• **Requirement**: Count the lines below that contain the string "tuning", and give only that number.
— START OF Data in this exercise —
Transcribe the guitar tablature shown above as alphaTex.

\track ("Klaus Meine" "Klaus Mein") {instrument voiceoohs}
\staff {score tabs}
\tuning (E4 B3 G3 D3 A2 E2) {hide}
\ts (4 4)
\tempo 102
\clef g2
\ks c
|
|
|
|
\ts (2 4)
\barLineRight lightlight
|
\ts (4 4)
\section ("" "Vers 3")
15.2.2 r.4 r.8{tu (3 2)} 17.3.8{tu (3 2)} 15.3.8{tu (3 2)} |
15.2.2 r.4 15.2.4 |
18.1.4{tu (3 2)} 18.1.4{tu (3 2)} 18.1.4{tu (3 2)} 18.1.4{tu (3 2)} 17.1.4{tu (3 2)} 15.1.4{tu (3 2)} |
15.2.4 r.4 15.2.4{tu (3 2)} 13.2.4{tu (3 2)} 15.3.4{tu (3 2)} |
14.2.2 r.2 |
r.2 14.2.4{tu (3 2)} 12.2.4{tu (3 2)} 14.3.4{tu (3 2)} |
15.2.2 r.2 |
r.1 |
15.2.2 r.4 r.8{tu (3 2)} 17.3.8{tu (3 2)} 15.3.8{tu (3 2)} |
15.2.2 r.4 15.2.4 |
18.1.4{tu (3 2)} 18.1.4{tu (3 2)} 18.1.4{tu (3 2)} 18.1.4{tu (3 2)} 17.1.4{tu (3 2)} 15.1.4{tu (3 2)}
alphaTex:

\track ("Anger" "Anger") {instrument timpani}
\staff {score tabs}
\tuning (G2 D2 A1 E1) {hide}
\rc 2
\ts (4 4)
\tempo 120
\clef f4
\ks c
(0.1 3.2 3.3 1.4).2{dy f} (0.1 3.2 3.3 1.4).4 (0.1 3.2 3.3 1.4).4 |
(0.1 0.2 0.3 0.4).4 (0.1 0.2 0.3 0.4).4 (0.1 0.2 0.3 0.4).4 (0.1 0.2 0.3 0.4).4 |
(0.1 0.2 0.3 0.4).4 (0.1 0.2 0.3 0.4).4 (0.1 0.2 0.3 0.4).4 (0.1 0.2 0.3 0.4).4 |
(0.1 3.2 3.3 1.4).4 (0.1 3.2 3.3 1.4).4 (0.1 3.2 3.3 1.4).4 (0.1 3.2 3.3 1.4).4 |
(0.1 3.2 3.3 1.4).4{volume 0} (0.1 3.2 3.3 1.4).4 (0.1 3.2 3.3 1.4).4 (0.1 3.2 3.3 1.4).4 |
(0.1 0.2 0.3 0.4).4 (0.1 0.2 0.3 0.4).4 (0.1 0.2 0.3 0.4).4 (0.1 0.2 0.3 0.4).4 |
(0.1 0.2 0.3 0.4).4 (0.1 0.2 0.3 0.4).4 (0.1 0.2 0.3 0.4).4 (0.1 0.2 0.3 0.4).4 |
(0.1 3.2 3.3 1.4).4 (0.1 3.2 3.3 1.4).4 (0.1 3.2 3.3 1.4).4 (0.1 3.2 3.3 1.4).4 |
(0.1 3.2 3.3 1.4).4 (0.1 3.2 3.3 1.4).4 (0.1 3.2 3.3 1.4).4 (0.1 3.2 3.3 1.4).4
— END OF Data in this exercise —
• **Exercise result**: 2